The Nevada Gaming Control Board and the Nevada Gaming Commission, which is considered the final authority on regulations and licensing, approved rules that will require casinos to limit customers, keep gamblers spaced apart and disinfect dice, cards and all other surfaces upon reopening.
The union wants more extensive proposals, including testing staff for COVID-19 and screening people, including guests, with temperature checks upon entry. And the group has called for the regulators or elected officials to release all other casino plans and to include the union’s proposed rules as part of any reopening plan.
Several casino operators have released their plans already, including MGM Resorts on Tuesday morning. MGM Resorts, which lists 13 properties in Las Vegas, has said it plans to reopen its casinos in phases, with the Bellagio and New York-New York expected to be opened first.
State health officials were reporting Tuesday that 312 people have died from the COVID-19 illness in Nevada and almost 6,300 have tested positive.
For most people, the virus causes mild or moderate symptoms for up to three weeks. The vast majority recover. Some older adults and people with existing health problems can experience severe illness including pneumonia and death.
In other developments:
- The coronavirus outbreak has forced the cancellation of the Night in the Country music festival in rural northern Nevada in July. The annual festival scheduled July 23-25 typically draws 30,000 country music fans to the Lyon County fairgrounds north of Yerington about 60 miles (96 kilometers) southeast of Reno.

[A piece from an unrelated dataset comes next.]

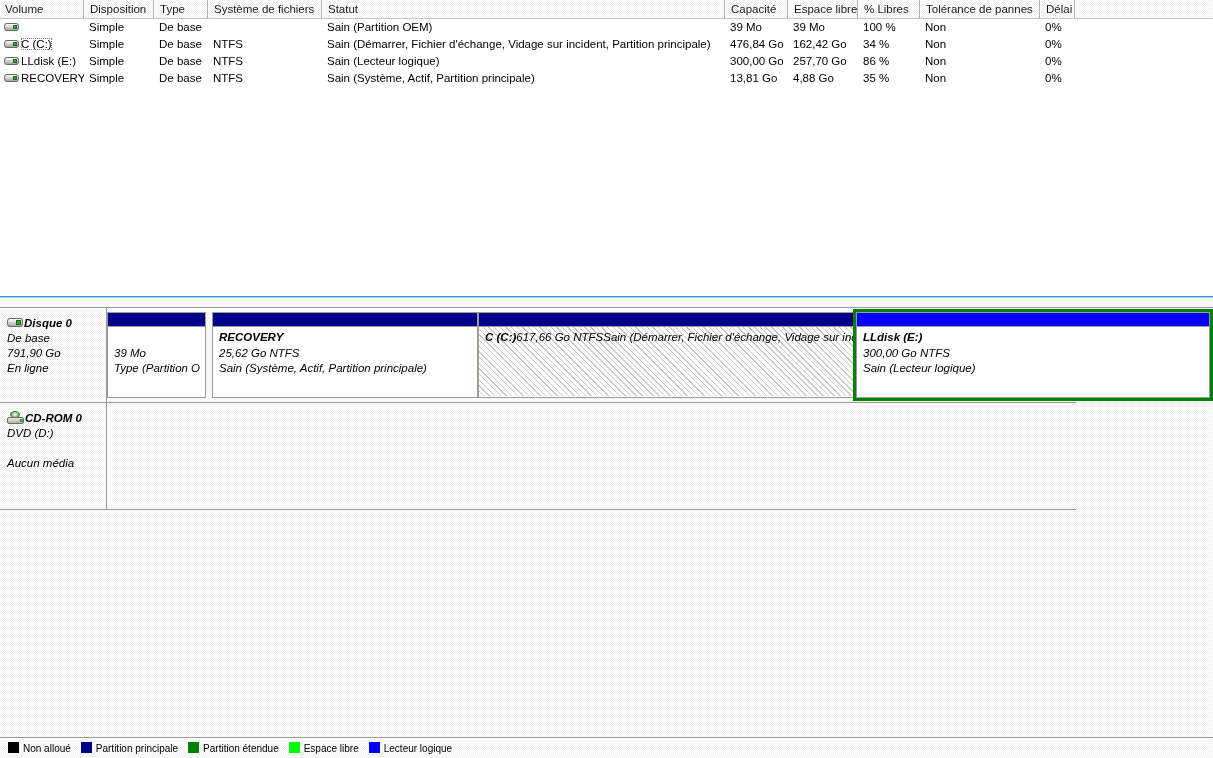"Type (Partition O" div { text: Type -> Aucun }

- The benefit for the Boys and Girls Club of Mason Valley is scheduled next summer July 22-24. Festival organizers say they’re trying to persuade as many of this year’s scheduled performers to return next year, including the Marshall Tucker Band, Whitey Morgan, Jon Pardi and Rodney Atkins.
- The governor’s office announced Tuesday evening that even though some businesses are starting to reopen, people filing for unemployment in Nevada will still not be required to search for work in order to get benefits. Sisolak’s office said the work search requirement will remain waived until further notice and people filing for benefits online can bypass the work search screen.